◆ PROVIDED PASSAGE:
— begin —

By Kieran Guilbert
LONDON -- Women in Turkey and India face some of the greatest workplace inequities among the G20 nations but are least likely to speak out, according to a survey released on Tuesday.
Nearly half of women overall in the G20 do not believe they have the same access to jobs or career advancements as men, according to the poll of more than 9,500 women by the Thomson Reuters Foundation and The Rockefeller Foundation.
Only four in every 10 women were confident they earned the same as a man doing the same job.
But in a surprise finding, the survey conducted by pollster Ipsos MORI revealed that only one in five Turkish women, and one in four Indian women, perceived a lack of equal career opportunities as a major issue in the workplace, the poll found.
This runs contrary to World Economic Forum (WEF) data showing that Turkey ranks only ahead of India and Saudi Arabia in the G20 in terms of the gender pay gap and the percentage of women in the workforce, in skilled jobs and in leadership roles.
Despite the statistics, only a third of the Turkish women polled believed men had better access to jobs.
Turkish entrepreneur Bedriye Hulya, who opened her women-only B-Fit gym business in 2006, said workplace inequality is "the norm for the masses".

— end —

◆ WORK INSTRUCTIONS: Rewrite the workplace survey report from the words "This runs contrary" through "in leadership roles.", swapping "gender pay gap" for "wage gap".

◆ INFORMATION GIVEN:
— begin —

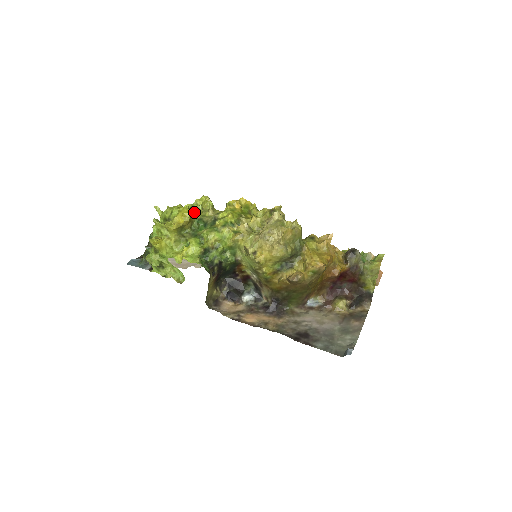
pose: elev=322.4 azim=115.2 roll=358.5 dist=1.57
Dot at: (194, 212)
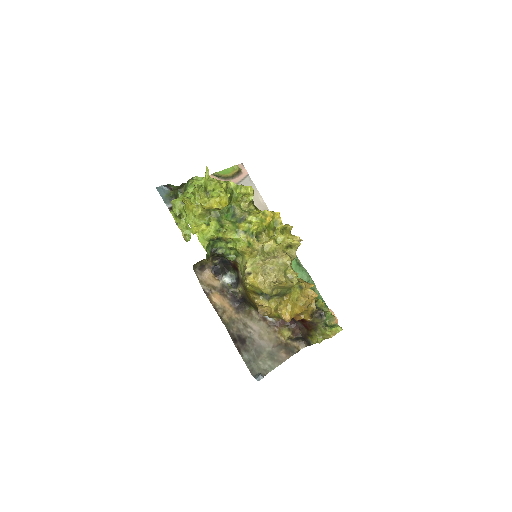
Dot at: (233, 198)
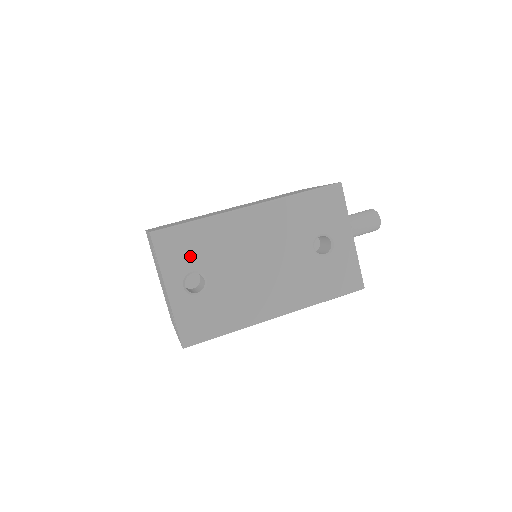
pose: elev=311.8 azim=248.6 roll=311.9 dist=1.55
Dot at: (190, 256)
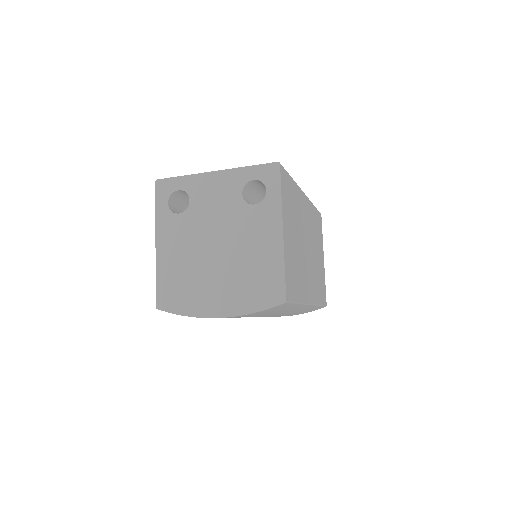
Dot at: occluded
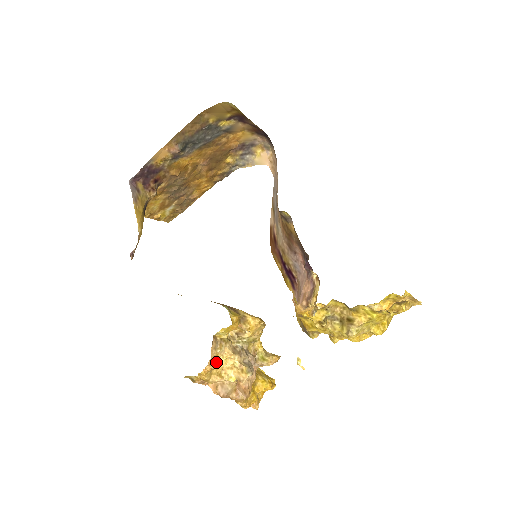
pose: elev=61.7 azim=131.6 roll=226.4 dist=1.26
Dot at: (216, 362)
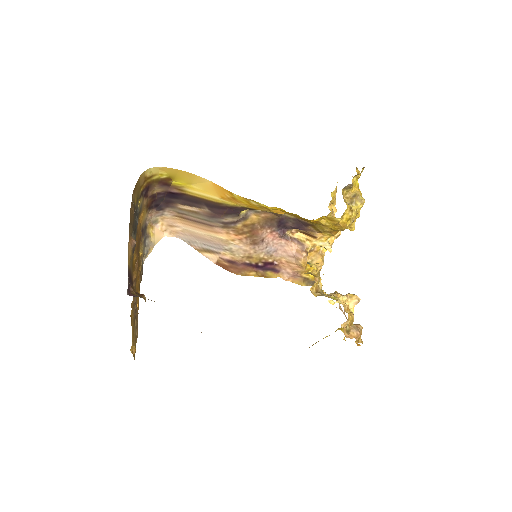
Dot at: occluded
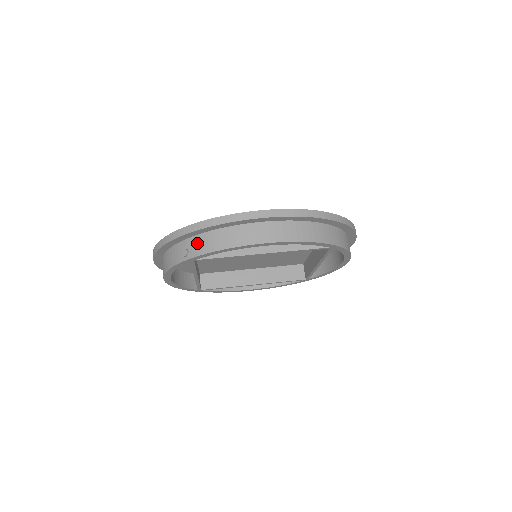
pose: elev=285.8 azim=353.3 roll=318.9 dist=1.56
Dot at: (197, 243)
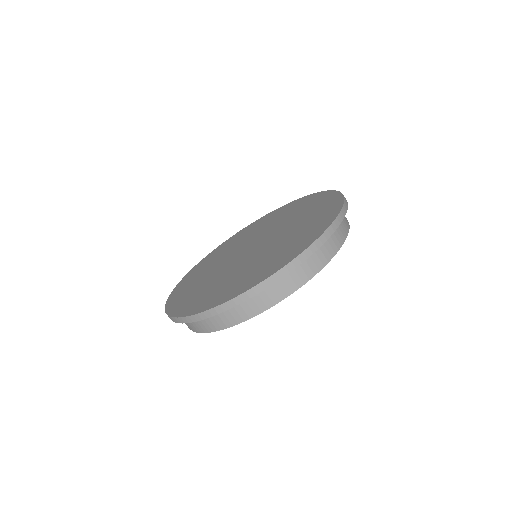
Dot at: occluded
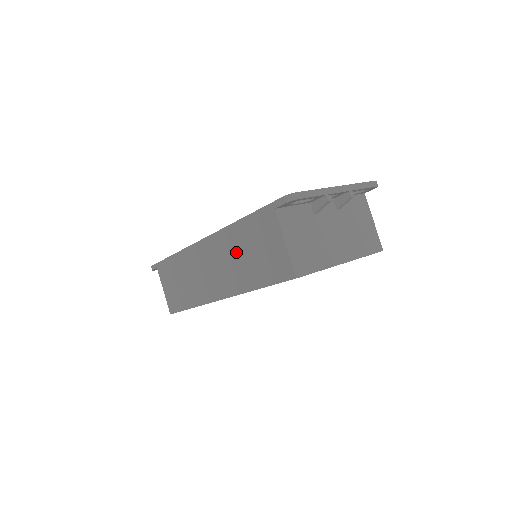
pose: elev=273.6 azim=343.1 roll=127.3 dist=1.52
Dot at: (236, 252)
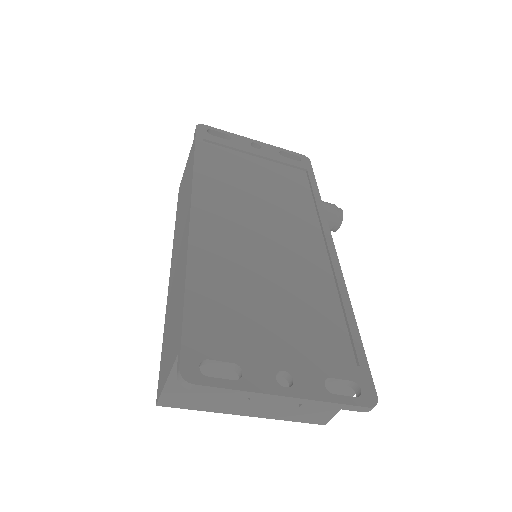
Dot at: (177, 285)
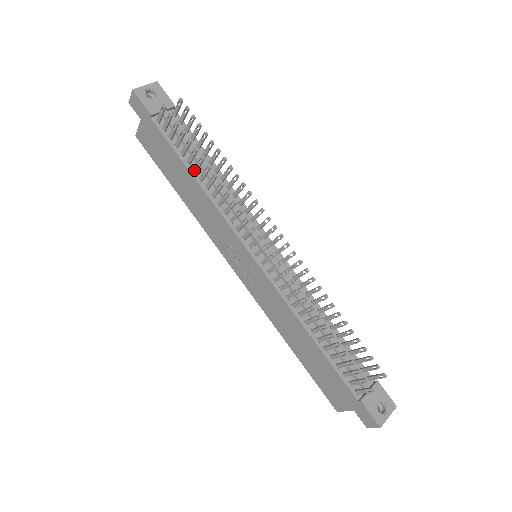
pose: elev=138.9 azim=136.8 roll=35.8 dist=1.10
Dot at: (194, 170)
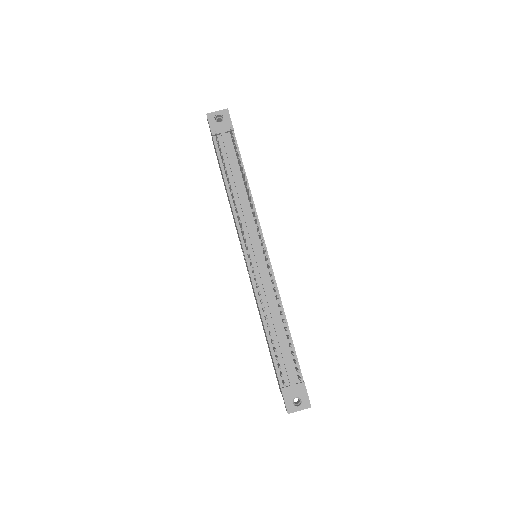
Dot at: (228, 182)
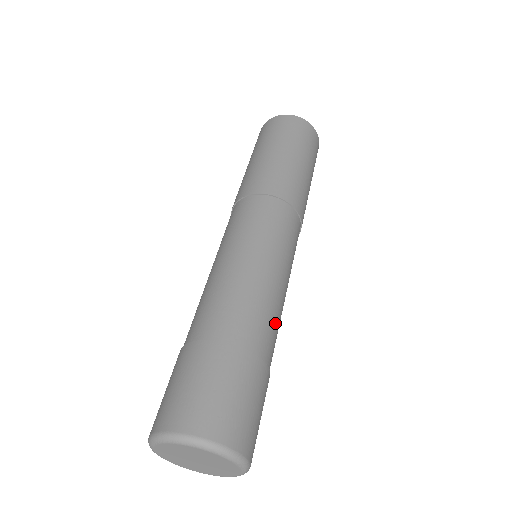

— end —

◆ ANSWER TO THIS TASK:
This runs contrary to World Economic Forum (WEF) data showing that Turkey ranks only ahead of India and Saudi Arabia in the G20 in terms of the wage gap and the percentage of women in the workforce, in skilled jobs and in leadership roles.